### [Selected text]
────────────────────────────────────────

Posted in Book Reviews, Picture Book Reviews

Wolf Camp (Book Review)

by Andrea Zuill
Humor – Picture Book

My Synopsis: 
Homer the dog gets an invitation to go to Wolf Camp for a week and he absolutely MUST go!


Why I Picked This Book:
I was watching Julie Hedlund‘s mini-lessons that she was offering to 12×12 members. (I highly recommend all of her lessons if you’re new to writing picture books.) She talked about this book briefly while teaching, and I quickly wrote it down knowing it was one I had to own.

What Was Disappointing: 
Absolutely nothing. Which is saying a lot since my expectations were pretty high.

Why I Kept Reading:
Ok so maybe this format I use for book reviews doesn’t really fit for Picture Books. But there are picture books that although I finish, it’s only because I know the end is near, not necessarily because I’m intrigued and need to find out what happens. With this book, I was simply enjoying every page, every page turn, every image, and every word.

────────────────────────────────────────

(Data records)

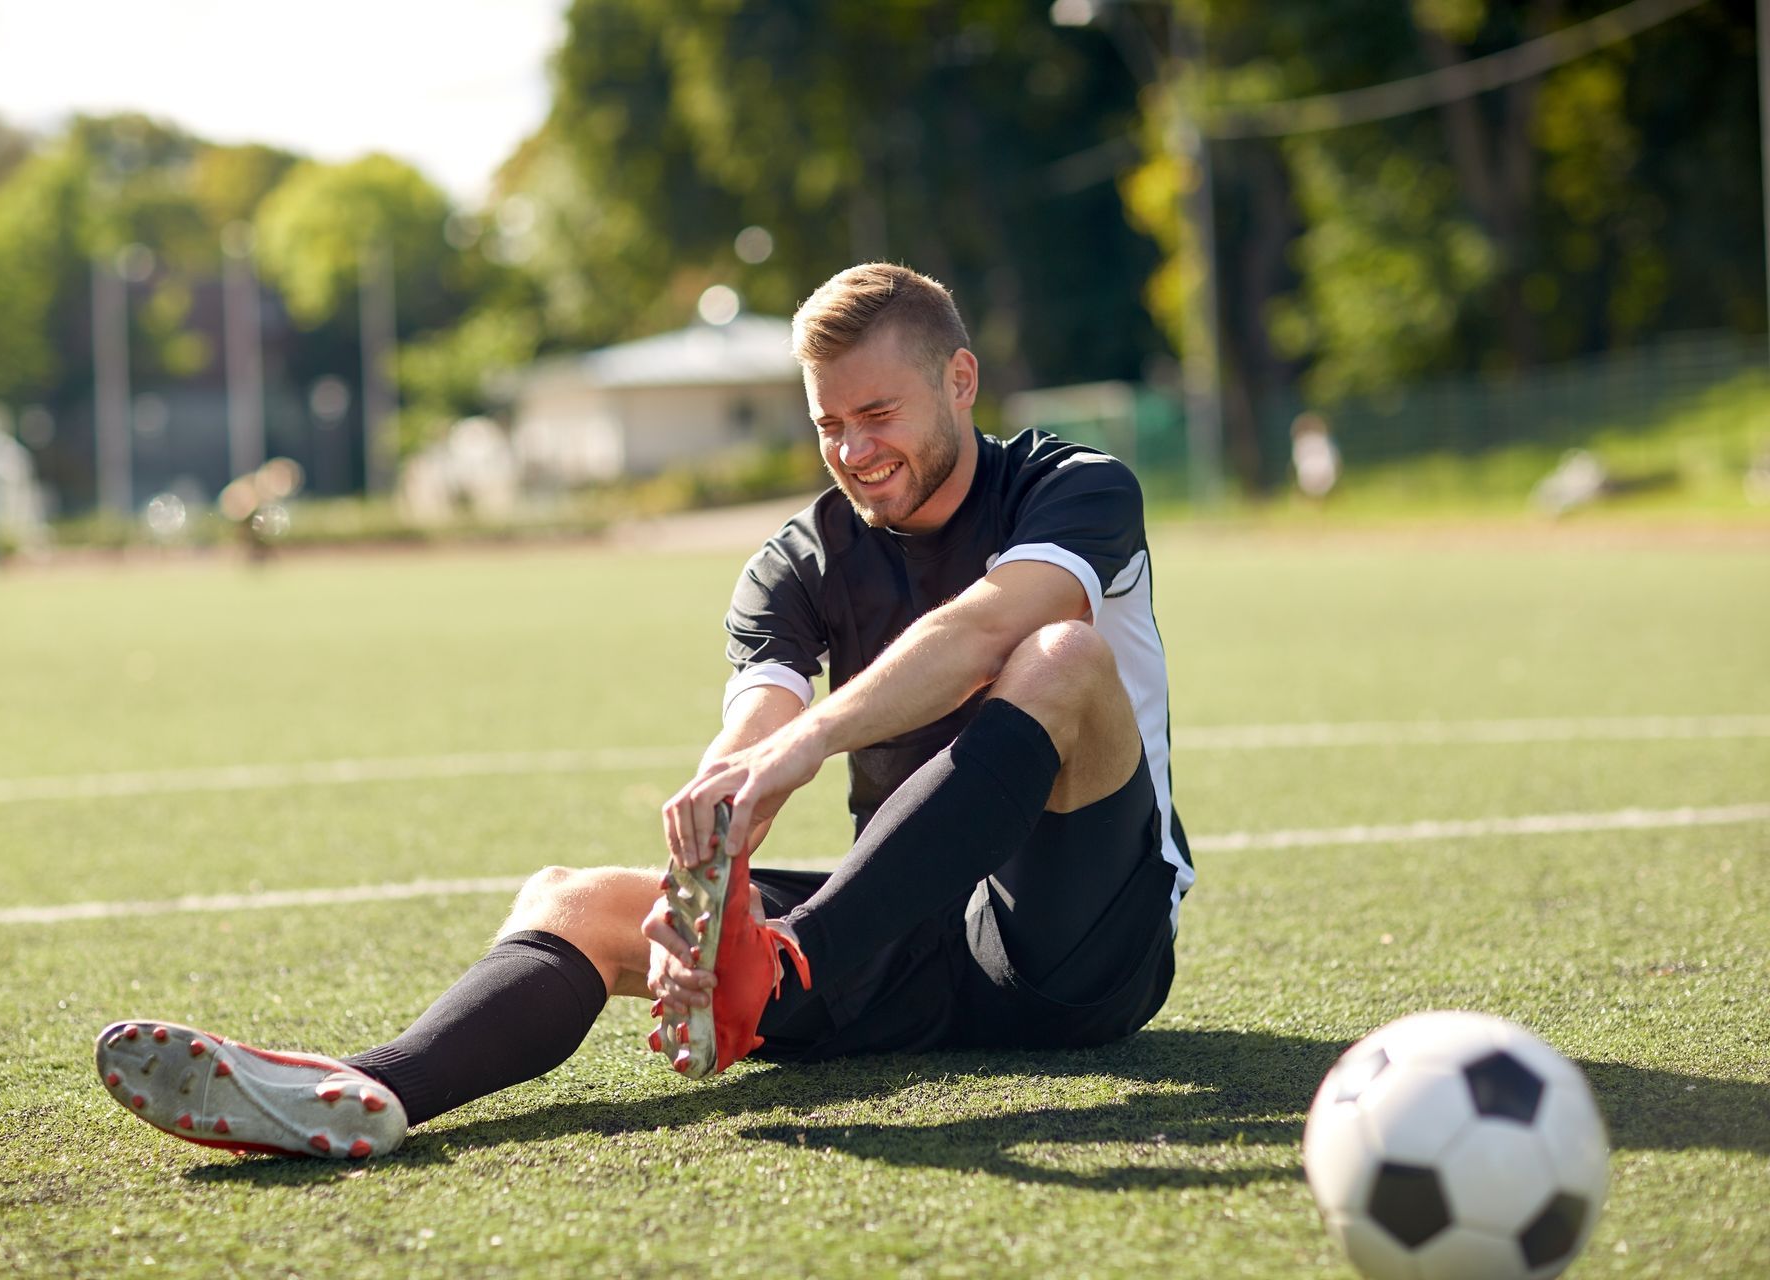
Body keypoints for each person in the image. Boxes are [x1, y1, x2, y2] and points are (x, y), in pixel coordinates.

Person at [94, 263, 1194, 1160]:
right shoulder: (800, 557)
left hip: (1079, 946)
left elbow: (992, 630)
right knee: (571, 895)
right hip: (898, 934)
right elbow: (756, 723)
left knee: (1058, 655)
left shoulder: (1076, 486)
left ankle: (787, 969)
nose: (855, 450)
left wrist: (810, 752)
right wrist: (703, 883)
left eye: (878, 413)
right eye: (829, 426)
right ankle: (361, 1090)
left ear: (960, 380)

────────────────────────────────────────

### [Aim of the task]
Quote the Wolf Camp review word for word, from "Wolf Camp (Book Review)" to "absolutely MUST go!".

### [Result for this exercise]
Wolf Camp (Book Review)

by Andrea Zuill
Humor – Picture Book

My Synopsis: 
Homer the dog gets an invitation to go to Wolf Camp for a week and he absolutely MUST go!